# EXERCISE:
Give back exactly the lines from the start of the listing to the line containing "- [x] 10.5 Build Compliance Monitoring", inclusive, and nothing beyond them.

# MATERIAL PROVIDED:

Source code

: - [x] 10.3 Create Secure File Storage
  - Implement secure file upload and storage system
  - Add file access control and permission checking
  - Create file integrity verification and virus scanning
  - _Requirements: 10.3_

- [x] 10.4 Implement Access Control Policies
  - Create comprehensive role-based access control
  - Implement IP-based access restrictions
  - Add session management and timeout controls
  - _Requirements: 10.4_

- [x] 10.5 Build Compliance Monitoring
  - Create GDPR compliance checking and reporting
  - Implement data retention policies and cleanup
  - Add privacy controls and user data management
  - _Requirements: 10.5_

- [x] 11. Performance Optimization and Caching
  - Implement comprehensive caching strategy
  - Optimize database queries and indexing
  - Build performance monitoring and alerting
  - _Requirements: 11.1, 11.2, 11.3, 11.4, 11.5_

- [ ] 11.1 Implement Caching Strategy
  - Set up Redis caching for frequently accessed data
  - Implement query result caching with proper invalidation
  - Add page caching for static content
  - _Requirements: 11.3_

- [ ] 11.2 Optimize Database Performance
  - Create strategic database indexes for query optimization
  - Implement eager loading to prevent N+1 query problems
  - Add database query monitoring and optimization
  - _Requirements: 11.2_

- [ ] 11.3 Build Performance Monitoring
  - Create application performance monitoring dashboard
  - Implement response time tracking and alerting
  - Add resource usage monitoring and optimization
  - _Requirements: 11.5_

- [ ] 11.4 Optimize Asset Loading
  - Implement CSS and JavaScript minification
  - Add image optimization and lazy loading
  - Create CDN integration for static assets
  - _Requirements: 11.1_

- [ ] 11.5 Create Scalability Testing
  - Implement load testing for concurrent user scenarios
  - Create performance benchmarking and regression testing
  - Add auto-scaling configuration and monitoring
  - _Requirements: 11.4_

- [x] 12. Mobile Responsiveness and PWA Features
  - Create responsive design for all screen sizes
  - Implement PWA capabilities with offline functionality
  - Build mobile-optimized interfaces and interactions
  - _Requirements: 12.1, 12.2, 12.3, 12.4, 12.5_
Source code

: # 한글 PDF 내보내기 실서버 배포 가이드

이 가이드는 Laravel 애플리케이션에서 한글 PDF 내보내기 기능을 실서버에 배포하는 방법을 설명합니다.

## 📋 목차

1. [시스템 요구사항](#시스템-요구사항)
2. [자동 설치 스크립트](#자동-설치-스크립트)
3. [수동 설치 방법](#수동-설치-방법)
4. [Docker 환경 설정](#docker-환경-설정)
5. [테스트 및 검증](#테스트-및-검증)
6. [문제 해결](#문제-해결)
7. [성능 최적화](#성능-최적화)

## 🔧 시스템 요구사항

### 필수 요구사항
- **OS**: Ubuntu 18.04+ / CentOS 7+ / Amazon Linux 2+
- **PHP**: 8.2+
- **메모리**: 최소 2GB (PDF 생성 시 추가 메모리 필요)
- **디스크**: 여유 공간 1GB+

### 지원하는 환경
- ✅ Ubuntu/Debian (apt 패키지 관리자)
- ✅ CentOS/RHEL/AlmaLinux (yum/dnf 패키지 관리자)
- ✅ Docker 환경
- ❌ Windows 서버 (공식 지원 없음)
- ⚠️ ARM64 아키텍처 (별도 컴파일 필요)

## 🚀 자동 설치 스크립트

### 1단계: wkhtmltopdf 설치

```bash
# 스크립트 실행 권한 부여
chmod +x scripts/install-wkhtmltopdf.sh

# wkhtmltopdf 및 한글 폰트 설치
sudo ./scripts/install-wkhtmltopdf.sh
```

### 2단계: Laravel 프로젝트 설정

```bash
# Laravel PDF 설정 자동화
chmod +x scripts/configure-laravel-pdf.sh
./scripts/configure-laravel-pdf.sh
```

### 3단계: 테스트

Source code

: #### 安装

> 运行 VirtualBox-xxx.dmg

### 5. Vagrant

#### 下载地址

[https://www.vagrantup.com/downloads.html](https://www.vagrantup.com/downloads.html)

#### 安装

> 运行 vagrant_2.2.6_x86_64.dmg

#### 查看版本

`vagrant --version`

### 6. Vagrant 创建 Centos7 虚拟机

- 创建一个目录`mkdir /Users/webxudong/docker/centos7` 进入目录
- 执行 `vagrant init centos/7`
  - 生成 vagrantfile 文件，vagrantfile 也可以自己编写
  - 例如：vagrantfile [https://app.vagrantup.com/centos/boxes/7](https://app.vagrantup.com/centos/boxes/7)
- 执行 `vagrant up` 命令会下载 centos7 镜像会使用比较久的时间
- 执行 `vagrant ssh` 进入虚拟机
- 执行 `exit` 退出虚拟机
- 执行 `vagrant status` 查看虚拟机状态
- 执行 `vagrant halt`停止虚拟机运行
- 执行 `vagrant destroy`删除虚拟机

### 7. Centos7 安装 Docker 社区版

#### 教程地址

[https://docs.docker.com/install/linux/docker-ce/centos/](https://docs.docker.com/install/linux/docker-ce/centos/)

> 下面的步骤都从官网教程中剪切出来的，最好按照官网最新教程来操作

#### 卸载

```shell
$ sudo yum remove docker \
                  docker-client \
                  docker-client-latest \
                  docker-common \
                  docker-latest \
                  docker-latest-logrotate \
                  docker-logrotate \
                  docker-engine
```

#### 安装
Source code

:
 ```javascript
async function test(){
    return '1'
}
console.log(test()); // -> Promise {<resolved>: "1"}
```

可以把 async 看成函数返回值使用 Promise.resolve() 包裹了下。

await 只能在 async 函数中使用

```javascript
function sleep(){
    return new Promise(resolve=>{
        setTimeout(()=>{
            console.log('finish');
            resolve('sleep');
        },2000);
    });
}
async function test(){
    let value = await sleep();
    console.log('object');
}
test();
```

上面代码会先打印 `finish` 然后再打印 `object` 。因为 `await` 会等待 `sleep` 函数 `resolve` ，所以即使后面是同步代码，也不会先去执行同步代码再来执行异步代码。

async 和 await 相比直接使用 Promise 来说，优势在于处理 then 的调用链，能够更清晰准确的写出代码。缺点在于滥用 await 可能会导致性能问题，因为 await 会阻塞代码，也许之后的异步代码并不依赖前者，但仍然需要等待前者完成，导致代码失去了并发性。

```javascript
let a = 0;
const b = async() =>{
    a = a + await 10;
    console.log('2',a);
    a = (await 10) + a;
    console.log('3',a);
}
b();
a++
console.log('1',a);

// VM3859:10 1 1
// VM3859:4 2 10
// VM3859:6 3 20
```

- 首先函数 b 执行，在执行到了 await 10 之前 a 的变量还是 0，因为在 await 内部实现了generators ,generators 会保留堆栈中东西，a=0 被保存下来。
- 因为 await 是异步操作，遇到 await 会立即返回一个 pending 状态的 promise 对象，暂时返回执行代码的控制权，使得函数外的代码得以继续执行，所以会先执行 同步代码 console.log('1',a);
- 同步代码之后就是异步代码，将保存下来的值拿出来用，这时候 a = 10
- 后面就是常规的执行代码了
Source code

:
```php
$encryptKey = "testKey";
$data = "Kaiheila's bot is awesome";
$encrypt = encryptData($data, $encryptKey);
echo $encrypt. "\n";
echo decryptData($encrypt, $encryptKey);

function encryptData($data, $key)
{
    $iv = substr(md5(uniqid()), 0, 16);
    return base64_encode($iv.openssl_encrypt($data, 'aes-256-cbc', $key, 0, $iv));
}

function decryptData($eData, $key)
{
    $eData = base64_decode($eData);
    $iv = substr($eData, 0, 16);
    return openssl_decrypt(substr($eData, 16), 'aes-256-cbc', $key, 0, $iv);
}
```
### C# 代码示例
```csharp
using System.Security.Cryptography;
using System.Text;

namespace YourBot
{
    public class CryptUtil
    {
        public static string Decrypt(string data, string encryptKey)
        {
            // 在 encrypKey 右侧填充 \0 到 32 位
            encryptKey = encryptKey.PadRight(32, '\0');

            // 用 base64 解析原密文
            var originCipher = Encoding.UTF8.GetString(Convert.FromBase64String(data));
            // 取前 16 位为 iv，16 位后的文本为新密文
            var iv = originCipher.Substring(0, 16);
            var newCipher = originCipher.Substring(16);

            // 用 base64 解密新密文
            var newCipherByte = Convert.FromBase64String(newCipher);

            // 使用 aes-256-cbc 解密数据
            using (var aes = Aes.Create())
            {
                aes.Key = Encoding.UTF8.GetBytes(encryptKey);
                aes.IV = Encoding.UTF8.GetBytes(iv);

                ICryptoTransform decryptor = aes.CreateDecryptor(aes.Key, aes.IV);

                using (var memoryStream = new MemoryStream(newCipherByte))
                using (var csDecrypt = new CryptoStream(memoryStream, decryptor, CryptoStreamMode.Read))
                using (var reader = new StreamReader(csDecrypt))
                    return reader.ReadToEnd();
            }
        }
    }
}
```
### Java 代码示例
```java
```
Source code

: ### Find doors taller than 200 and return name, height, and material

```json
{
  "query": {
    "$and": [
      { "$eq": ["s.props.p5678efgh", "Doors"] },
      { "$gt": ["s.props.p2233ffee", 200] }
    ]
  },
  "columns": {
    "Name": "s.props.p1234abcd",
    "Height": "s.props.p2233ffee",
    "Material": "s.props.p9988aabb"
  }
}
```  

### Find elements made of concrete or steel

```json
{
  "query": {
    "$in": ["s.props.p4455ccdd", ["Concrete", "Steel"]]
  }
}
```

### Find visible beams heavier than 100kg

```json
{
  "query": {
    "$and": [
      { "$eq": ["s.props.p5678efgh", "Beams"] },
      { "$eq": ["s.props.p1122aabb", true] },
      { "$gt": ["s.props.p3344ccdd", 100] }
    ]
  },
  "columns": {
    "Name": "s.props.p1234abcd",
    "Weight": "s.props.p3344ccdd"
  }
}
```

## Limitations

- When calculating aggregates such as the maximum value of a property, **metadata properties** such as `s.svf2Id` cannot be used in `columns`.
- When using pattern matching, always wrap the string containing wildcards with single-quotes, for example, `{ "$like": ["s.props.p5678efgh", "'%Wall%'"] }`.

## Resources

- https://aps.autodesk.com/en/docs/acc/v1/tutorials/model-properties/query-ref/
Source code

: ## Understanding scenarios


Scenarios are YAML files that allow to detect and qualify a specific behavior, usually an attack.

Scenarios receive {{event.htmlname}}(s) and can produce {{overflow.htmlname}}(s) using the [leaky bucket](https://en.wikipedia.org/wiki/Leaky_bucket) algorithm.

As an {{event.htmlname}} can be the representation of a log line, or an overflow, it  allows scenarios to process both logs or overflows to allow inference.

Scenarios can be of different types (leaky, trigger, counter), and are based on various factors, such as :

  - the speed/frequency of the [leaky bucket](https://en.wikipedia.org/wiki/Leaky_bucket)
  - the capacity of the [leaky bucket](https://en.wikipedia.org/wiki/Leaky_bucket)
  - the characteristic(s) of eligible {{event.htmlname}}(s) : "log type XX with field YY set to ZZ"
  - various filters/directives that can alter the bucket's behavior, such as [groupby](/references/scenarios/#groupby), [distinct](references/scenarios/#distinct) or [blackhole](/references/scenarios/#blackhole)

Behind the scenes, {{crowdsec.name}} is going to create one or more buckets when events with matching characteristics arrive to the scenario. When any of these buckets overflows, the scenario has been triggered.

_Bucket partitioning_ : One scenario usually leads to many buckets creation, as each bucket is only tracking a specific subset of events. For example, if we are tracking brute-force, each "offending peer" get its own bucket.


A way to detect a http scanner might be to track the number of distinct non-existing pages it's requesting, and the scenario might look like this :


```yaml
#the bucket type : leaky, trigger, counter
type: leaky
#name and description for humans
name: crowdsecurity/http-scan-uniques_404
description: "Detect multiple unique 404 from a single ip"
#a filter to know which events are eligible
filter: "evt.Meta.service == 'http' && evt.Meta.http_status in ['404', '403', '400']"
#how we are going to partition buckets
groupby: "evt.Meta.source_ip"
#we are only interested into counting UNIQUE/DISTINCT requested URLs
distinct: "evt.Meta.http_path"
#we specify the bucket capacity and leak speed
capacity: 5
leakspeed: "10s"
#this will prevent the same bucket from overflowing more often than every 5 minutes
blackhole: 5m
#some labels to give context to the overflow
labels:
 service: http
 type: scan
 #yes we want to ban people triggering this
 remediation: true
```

# EXERCISE RESULT:
Source code

: - [x] 10.3 Create Secure File Storage
  - Implement secure file upload and storage system
  - Add file access control and permission checking
  - Create file integrity verification and virus scanning
  - _Requirements: 10.3_

- [x] 10.4 Implement Access Control Policies
  - Create comprehensive role-based access control
  - Implement IP-based access restrictions
  - Add session management and timeout controls
  - _Requirements: 10.4_

- [x] 10.5 Build Compliance Monitoring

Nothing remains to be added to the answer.